Introduction
We will look at the Partitioner in Hadoop. A Partitioner acts as a condition in the processing of an input dataset. The partitioning phase occurs after the Map phase but before the Reduce phase. MapReduce Partitioner allows for uniform distribution of Map output across the reduction. The Map output is partitioned based on the key and value.

MapReduce partitioner is essential for simplifying the process of processing large volumes of data in parallel. Head over to the below article to have an in-depth discussion of MapReduce Partitioner.
What is MapReduce Partitioner?
In MapReduce job execution, the Partitioner controls the partitioning of the keys of the intermediate Map outputs. The partition is derived using the hash function and key (or a subset of the key). The sum of the partitions equals the number of Reduce tasks. Each mapper output is based on the key value and framework partitions. Records with the same key value are placed in the same partition (within each mapper). The partitions are then submitted to a reducer. The partition class determines a (key, value) pair's partition assignment. The partitioning phase in MapReduce data flow occurs after the Map phase and before the reduce phase.

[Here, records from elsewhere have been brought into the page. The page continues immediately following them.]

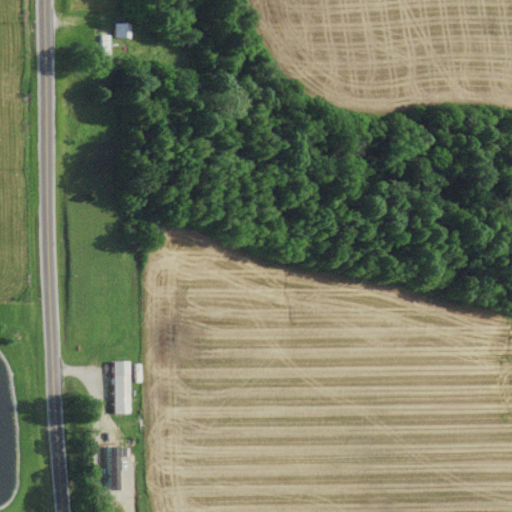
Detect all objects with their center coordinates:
building: (118, 31)
building: (100, 50)
road: (48, 256)
building: (116, 388)
building: (107, 464)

Need of MapReduce Partitioner
An input data set is used to construct a list of key-value pairs during the execution of a MapReduce job. The Map phase produced this key-value pair. When the input data is divided, each task handles the division, and each Map creates a list of key-value pairs. The framework then delivers the Map output to the task Reduce phase. Map outputs are processed by using the user-defined reduce function. Before the reduce phase, the Map output partitioning is based on the key.
According to Partitioning, each key's values are grouped. It ensures that every key's value is assigned to the same reducer. This enables the Map output to be distributed evenly across the reducer. The Partitioner in a MapReduce task routes the mapper output to the reducer by identifying which reducer handles the specific key.
Poor Partitioning in MapReduce
Suppose one key appears more than any other key in the data input to a MapReduce task. In this scenario, we employ two techniques to transfer data to the partition, which are as follows:
-
The key that appears most of the time will be transmitted to one partition.
-
All other keys will be routed to partitions based on their hashCode().
If the hashCode() function does not distribute additional key data over the partition range. The data will not be transmitted to the reducers as a result.
Poor data partitioning means certain reducers will have more data input than others. More labor than other reducers will fall on their shoulders. As a result, the entire project must wait for one reducer to finish its extra-large share of the load.
We can construct a custom Partitioner to overcome MapReduce's poor Partitioner. This enables the spreading of burden among various reducers.
Number of Partitioners
The overall number of Partitioners is determined by the number of reducers specified by JobConf.setNumReduceTasks() method. Thus, the data from a single Partitioner is processed by a single reducer. It's important to note that the framework only builds Partitioners when there are numerous reducers.
Hash Partitioner is the default Partitioner. It calculates the key's hash value. Based on this outcome, it also assigns the partition.